Wędrówki część 6

8 1 0
                                    


     -Cześć Wojtek- to Beata. O wilku mowa- wyjdziemy na zewnątrz? Właśnie ustawiono nową ławkę naprzeciwko twojej kamienicy. Może ją wypróbujemy? To co, idziesz?- Nie sposób jej odmówić. Dziewczyna ma w sobie coś przyciągającego, co sprawia, że masz ochotę iść ślepo za nią i zrobić wszystko, o co poprosi. Jest zachwycająca nawet dla takiej osoby, którą podejrzewałbyś o brak jakichkolwiek uczuć.
-Jasne, z wielką chęcią- pokazuję rządek zębów w uśmiechu. Wychodzimy z mieszkania i w ciszy idziemy usiąść na nowej ławce. Bezradnie rozglądam się wokoło szukając tematu do rozmowy, który pokazałby moją romantyczną naturę (jeśli takową posiadam):
-Beata, jakie są twoje ulubione kwiaty?- spytałem nieco nieśmiało.
-O, miło, że pytasz- dziewczyna rumieni się- odkąd pamiętam, bardzo podobały mi się róże, zwłaszcza czerwone.
-Dostałaś kiedyś taką?
-Nie, lecz bardzo bym chciała. Zwłaszcza od jednej osoby, na której bardzo mi zależy. Znam ją już bardzo długo, ale ona była i jest jedynie moim przyjacielem. Wątpię, aby czuła w stosunku do mnie to, co  czuję do niego. Cień szansy istnieje...- spuściła głowę niepewna, jaką usłyszy odpowiedź.

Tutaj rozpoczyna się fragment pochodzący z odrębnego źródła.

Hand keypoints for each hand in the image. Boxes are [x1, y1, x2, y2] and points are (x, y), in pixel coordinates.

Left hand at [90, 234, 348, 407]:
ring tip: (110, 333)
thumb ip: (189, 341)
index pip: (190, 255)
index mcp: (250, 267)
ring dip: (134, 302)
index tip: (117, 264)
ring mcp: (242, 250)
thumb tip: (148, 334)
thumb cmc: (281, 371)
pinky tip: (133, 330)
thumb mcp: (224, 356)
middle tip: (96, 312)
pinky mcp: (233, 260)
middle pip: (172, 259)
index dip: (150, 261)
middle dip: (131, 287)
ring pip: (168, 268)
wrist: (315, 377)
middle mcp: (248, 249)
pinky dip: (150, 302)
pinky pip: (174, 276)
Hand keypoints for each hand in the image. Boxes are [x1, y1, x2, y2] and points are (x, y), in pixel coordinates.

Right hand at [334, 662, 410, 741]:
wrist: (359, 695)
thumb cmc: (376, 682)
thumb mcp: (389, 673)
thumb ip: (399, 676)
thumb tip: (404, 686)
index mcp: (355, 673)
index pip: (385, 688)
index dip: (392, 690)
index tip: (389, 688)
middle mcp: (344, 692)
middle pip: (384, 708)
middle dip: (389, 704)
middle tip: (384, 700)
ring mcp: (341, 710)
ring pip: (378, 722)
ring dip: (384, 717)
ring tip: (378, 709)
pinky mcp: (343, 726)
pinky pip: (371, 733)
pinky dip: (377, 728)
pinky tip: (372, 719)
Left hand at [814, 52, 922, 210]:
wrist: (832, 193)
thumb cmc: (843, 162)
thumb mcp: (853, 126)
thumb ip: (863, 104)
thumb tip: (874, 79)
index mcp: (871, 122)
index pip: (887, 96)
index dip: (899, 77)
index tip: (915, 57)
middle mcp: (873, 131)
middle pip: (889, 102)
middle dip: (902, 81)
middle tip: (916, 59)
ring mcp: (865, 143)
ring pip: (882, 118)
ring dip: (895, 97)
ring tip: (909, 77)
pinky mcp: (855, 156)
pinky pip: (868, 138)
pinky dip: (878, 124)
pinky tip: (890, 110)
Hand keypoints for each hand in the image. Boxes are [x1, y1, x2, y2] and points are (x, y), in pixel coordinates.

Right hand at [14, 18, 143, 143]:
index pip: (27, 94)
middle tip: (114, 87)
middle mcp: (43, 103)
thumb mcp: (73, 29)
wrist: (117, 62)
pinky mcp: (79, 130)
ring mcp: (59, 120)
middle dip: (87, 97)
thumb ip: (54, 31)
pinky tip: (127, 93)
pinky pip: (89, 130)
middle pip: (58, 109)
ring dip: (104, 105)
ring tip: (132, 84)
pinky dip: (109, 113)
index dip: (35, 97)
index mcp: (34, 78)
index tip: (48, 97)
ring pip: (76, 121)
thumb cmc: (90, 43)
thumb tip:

-Wyobraź sobie, że jestem chłopakiem, który ci się podoba. Spróbuj przekazać mi, co masz do powiedzenia temu szczęściarzowi.
-To nie jest takie proste, gdy ma się czternaście lat i niewiele wiedzy o miłości- Beata wyprostowała się na ławce.
-Spokojnie, to tylko próba- próbowałem dodać pewności siebie dziewczynie.
-Kocham cię- wyrzuciła z siebie, nie patrząc mi w oczy.
-Dobrze- uśmiechnąłem się szczerze- Teraz, gdy już poczułaś się pewniej, możesz wyznać to twojemu prawdziwemu wybrankowi serca.
-Ale... Yyy, wiesz... Ja... No... Już to powiedziałam...
-Kiedy?- zdumiony szeroko otworzyłem oczy, próbując zrozumieć to, co przed chwilą usłyszałem.
-Przed chwilą. To ty...- ledwo usłyszałem jej szept.